There’s some truth to the adage, “the only way to run faster is to run faster.” Putting a little structure behind that saying is the difference between faster times and wasting time. We asked Coach, IronMan™, and World Champion, Jamey Yon for tips on how to safely add speed workouts to your training schedule.
For starters, Yon says not every running plan or program needs speedwork. But if you want to get stronger, faster, and fitter, then adding speedwork is the way to go. Yes, you’ll be able to get to the finish faster, but there’s more to it than that.

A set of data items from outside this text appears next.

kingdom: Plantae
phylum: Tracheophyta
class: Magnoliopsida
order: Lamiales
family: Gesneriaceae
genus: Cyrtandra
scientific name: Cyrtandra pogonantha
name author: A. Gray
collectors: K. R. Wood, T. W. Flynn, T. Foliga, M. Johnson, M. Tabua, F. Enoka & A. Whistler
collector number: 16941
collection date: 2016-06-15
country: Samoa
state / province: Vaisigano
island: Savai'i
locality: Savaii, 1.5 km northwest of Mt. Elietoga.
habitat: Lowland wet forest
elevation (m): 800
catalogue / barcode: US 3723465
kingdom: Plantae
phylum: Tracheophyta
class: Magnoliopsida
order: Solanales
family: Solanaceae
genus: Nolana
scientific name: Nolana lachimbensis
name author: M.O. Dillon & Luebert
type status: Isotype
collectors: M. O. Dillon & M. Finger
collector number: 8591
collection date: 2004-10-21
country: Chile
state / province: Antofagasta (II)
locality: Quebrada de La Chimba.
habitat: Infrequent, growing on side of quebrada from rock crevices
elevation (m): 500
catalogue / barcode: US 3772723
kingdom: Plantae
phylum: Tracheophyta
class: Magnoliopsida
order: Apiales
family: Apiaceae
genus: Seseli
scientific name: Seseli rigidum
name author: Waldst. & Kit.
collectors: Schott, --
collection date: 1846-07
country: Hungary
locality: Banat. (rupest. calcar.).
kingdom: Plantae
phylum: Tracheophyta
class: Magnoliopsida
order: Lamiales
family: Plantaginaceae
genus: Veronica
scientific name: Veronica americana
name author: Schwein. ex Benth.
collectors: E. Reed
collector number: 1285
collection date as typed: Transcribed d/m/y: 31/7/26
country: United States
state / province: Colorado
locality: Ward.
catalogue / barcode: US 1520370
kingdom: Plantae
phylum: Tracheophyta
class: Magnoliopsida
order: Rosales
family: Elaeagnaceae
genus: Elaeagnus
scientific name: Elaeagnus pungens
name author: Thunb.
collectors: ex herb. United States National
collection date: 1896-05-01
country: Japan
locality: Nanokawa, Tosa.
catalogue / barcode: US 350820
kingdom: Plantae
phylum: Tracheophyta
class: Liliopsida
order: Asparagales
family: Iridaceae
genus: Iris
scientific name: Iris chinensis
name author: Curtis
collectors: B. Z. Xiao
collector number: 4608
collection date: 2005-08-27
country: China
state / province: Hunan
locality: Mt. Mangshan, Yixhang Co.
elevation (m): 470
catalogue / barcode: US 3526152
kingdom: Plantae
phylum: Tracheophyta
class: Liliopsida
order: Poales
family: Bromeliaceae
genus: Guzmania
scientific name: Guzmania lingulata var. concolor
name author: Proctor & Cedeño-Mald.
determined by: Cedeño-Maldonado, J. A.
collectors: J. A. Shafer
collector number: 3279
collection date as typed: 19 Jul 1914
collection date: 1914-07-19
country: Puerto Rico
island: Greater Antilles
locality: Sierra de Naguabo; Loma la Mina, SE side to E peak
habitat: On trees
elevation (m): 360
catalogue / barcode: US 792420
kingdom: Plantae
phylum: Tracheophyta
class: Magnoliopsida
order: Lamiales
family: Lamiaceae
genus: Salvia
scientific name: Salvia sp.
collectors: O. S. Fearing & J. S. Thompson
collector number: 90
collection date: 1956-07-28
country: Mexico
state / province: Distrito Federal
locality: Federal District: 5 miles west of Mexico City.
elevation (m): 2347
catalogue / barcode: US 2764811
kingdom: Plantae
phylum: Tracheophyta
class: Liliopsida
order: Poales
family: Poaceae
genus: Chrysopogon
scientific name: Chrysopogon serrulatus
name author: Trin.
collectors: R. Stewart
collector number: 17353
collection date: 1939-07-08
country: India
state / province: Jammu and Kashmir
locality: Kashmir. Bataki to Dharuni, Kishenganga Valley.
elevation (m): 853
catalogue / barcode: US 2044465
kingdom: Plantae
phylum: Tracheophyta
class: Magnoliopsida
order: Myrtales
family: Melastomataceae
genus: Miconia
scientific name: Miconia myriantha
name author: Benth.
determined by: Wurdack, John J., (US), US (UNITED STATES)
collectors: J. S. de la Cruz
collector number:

“You’ll increase your running efficiency and economy for race day,” says Yon. “Speed work increases muscle strength and endurance, and promotes higher oxygen uptake.” Running faster trains your body to send more blood to the muscles and increase lactate threshold; or the point at which your muscles can go before they get fatigued.
If this is your first go-round with speedwork, you’ll want to ease into it. Yon says the risk of getting injured is low if you approach speedwork conservatively.
Yon recommends adding one faster workout or speedwork session per week to start; keeping total speedwork distance to about 10-15% of your weekly mileage. If you average about 20 miles, then that’s about 2 to 3 miles total. That speedwork could take the shape of intervals, hill repeats, build-ups, tempo runs, fartlek runs, or other fast-paced training.
And remember, recovery is key to successful speedwork. Your goal is consistent output over the workout. Start with keeping recovery time after each interval to equal time of the work just performed. In other words, if you’re running 400’s on the track at 2:00 each, then take 2:00 walking or light jogging as recovery in between. If you can’t run that next 400 in 2:00, then you’re probably running too fast.
“Keep your HR to 80-85% max when first starting or perceived effort. After four weeks you can increase that to 85-90% of max HR or perceived effort. Never ever go above 90% max HR or perceived effort in training.”